8.12.2009

Preconceito lingüístico: um mito

É já assunto um pouco frio, mas a matéria "Os preconceitos da pronúncia" da revista Língua Portuguesa suscitou novamente em mim aquele sono e cansaço toda vez que leio/ouço falar de uma das bandeiras de luta mais estúpidas do pensamento politicamente correto: o preconceito lingüístico.

O técnico de futebol da seleção, Joel Santana, foi alvo de piadas por seu inglês no limite do incompreensível. O vídeo do YouTube, em seus 42 segundos, pode explicar o motivo da piada muito melhor do que qualquer explicação que eu possa dar. Temos dois tipos de estupidez nesta questão: de um lado temos os chatos defendendo o fim do preconceito lingüístico, e do outro iletrados que postam comentários como "q retardado! achando q pode falar ingles!" e dispensam acentuação e outras letras que julgam desnecessárias, praticamente reinventado as normas da ortografia pela ótica da burrice.

O defensor do fim do preconceito lingüístico acredita que o mundo vai melhorar quando todos os brasileiros tiverem a chance de falar My equipe pray very naisse sem ter o perigo de alguém filmar e colocar no YouTube. O iletrado ridiculariza os Joéis Santanas e não sabe nem conjugar o verbo amar no presente do subjuntivo, mas passou as tardes após o colégio em uma sala do CCAA aprimorando seu inglês para as férias na Disney ou qualquer outro paraíso playboy para bem nascidos. Ambos, sem exceção, merecem uma surra de realidade.

É claro que quando o Joel Santana falou foi engraçado. Não há problema em rir dele. Pessoas riem umas das outras o tempo todo pelos mais diferentes motivos. Rir do outro é importante para reconhecer nele o profundo ridículo que todos nós somos. Mas a bandeira politicamente correta, quando empunhada, merece todas as formas de escárnio, assim como os imbecis que denigrem brasileiros falando uma língua estrangeira sem a pronúncia "correta" - coisa que não existe, basta para tal comparar os sotaques de Santa Catarina e Salvador.
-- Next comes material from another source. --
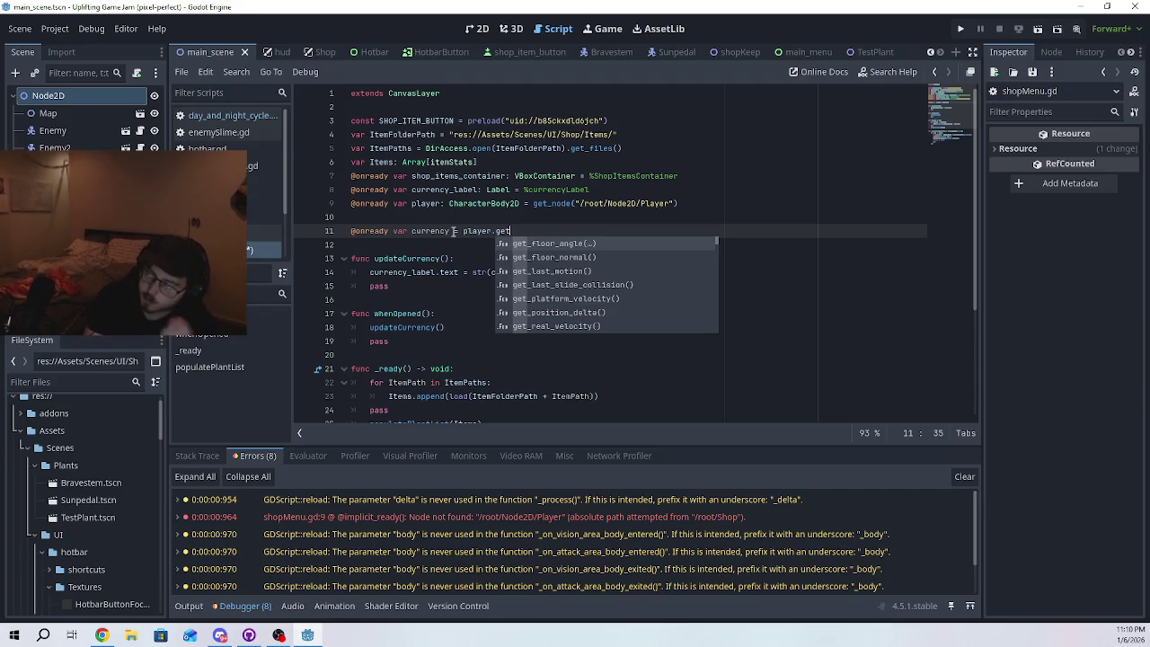
pyautogui.write('Renewal')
Termino com uma citação de "A correspondência de Fradique Mendes", do genial Eça, que muito diz a respeito do servilismo lingüístico que, de um lado, proíbe o riso e, do outro, instiga o escárnio vazio:

"Um homem só deve falar, com impecável segurança e pureza, a língua de sua terra: - todas as outras as deve falar mal, orgulhosamente mal, com aquele acento chato e falso que denuncia logo o estrangeiro. (...) Além disso, o propósito de pronunciar com perfeição línguas estrangeiras, constitui uma lamentável sabujice para com o estrangeiro. Há aí, diante dele, como o desejo servil de não sermos nós mesmos, de nos fundirmos nele, no que ele tem de mais seu, de mais próprio, o Vocábulo."

8 comentários:

  1. Concordo plenamente contigo, hermano. E com esse trecho realmente genial do Eça, que eu não conhecia. Ele diz exatamente o que penso sobre falar uma língua estrangeira.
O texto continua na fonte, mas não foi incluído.